## Exercise details
The expected answer is the set of lines in the data below between the line holding "ACADEMIC HONESTY STUDENTS’" and the line holding "Failing to report", inclusive, written out exactly.

★ ★ ★ ★ ★

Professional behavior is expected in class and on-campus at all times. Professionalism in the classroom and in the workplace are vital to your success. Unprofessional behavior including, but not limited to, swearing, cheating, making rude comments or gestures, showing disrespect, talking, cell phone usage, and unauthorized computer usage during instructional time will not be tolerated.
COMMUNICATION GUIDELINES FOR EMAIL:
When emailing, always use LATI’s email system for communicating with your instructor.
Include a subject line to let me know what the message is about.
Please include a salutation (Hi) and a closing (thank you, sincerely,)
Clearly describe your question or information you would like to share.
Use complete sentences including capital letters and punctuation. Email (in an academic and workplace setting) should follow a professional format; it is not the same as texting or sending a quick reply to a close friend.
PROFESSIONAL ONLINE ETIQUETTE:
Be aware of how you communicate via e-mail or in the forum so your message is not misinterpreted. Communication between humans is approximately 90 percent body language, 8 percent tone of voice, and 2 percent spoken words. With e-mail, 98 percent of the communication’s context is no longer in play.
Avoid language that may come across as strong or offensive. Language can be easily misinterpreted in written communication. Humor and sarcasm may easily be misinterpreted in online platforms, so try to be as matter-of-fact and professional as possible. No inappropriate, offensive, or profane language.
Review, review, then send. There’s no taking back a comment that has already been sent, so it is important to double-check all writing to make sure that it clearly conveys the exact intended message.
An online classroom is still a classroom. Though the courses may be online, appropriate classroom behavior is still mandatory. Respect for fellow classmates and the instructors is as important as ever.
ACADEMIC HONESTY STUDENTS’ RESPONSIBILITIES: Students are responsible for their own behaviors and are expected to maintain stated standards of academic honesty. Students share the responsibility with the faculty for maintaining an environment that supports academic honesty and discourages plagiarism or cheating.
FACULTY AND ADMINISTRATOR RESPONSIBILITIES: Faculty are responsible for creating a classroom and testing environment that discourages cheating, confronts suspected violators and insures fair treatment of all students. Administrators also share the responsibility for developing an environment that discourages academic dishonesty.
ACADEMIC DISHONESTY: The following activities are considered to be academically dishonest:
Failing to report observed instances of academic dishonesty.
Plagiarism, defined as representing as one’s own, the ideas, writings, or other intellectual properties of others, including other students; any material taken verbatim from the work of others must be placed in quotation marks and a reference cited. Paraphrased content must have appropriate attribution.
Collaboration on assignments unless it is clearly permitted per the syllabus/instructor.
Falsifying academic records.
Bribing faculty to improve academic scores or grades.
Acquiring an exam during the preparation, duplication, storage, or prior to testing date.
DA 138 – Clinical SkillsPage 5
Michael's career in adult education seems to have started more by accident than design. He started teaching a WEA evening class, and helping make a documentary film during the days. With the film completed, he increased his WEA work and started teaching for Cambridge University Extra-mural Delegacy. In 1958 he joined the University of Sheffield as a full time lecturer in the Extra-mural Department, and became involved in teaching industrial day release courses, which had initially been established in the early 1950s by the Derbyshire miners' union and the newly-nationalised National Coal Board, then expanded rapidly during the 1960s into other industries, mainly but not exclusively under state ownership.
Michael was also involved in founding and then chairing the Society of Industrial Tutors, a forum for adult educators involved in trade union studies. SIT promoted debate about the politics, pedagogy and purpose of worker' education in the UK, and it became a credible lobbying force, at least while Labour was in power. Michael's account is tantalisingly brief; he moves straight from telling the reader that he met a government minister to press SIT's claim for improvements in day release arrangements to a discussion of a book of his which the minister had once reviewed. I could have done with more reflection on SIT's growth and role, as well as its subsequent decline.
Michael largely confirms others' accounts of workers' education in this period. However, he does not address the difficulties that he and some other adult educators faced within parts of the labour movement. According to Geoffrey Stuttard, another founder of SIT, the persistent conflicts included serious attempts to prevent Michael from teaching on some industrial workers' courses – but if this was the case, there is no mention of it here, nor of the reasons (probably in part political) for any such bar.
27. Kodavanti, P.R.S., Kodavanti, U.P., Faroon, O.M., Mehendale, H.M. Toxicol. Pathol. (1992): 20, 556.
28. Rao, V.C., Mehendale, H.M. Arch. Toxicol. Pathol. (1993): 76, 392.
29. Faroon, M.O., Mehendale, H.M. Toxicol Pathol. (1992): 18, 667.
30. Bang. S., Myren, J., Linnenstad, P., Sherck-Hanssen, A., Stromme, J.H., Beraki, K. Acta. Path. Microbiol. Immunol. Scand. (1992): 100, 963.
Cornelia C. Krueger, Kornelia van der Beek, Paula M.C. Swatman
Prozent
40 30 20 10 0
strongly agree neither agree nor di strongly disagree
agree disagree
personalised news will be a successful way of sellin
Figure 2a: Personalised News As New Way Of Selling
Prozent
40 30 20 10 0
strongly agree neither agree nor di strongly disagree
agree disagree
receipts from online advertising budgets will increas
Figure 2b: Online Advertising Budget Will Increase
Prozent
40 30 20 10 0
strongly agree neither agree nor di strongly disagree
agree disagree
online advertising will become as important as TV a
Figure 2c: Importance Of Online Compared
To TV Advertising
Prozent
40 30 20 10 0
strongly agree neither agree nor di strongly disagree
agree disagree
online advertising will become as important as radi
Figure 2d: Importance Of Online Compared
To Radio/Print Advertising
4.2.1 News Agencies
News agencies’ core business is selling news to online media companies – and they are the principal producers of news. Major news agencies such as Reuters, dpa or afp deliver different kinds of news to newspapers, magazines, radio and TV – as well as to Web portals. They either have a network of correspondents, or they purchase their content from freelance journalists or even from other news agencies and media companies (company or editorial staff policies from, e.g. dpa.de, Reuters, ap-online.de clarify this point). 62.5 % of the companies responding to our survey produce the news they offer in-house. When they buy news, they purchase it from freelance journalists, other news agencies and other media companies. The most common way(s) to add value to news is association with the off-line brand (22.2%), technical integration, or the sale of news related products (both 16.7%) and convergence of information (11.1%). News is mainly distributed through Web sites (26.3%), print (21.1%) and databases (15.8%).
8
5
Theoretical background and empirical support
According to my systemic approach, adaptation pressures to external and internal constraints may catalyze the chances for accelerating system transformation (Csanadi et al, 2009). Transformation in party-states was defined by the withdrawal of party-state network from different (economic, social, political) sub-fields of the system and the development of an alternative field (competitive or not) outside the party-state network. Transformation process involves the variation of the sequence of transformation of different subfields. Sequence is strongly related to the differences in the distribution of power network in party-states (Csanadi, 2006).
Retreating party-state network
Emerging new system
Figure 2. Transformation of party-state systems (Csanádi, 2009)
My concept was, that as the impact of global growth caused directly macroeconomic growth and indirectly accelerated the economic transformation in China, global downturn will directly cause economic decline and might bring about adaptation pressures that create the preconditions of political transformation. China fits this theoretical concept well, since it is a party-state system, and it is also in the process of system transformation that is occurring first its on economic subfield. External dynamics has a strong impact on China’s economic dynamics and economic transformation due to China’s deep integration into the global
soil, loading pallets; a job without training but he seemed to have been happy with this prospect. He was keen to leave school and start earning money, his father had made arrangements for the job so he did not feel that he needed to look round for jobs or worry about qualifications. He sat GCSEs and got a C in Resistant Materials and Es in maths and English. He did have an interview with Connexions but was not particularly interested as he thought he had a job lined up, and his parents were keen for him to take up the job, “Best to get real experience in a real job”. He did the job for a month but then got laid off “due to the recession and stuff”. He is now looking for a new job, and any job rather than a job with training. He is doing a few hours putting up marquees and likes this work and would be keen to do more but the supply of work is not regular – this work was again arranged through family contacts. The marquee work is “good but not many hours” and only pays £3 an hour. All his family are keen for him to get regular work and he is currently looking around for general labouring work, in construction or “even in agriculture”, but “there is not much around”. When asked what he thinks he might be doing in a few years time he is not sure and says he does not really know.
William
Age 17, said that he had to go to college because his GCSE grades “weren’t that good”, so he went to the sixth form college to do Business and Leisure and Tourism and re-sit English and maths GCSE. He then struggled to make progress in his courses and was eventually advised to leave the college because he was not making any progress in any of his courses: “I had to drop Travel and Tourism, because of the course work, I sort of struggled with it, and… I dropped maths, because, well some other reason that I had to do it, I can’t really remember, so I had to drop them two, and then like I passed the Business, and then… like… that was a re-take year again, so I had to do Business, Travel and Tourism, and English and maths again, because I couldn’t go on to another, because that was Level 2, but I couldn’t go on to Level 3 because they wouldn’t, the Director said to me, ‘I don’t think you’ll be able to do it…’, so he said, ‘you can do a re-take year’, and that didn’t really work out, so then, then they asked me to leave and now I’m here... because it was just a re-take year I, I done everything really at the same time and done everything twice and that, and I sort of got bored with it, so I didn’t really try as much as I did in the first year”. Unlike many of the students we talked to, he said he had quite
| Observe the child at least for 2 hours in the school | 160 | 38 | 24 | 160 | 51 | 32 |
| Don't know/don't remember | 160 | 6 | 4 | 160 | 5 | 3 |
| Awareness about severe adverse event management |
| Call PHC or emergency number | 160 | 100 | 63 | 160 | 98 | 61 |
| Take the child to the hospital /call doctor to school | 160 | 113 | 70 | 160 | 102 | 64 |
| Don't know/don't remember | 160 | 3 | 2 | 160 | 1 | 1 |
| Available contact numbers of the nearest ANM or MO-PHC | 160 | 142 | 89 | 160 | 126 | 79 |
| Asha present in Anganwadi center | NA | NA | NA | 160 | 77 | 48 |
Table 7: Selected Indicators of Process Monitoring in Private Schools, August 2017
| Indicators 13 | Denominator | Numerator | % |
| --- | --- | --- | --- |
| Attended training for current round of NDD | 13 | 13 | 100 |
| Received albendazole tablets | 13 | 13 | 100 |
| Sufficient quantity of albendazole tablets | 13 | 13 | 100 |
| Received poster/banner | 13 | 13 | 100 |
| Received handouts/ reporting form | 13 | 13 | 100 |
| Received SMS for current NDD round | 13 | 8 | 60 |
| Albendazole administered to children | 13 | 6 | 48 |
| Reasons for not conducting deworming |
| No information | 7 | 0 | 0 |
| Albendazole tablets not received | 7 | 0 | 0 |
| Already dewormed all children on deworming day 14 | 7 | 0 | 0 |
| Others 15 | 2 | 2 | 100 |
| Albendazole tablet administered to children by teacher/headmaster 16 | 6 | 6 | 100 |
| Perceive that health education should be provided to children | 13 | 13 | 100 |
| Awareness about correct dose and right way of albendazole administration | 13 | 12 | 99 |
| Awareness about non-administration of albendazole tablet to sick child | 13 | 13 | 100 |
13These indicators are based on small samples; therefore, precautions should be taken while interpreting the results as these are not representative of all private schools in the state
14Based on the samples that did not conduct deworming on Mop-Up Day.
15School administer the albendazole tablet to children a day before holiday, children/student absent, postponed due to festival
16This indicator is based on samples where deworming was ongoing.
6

★ ★ ★ ★ ★

## Written answer
ACADEMIC HONESTY STUDENTS’ RESPONSIBILITIES: Students are responsible for their own behaviors and are expected to maintain stated standards of academic honesty. Students share the responsibility with the faculty for maintaining an environment that supports academic honesty and discourages plagiarism or cheating.
FACULTY AND ADMINISTRATOR RESPONSIBILITIES: Faculty are responsible for creating a classroom and testing environment that discourages cheating, confronts suspected violators and insures fair treatment of all students. Administrators also share the responsibility for developing an environment that discourages academic dishonesty.
ACADEMIC DISHONESTY: The following activities are considered to be academically dishonest:
Failing to report observed instances of academic dishonesty.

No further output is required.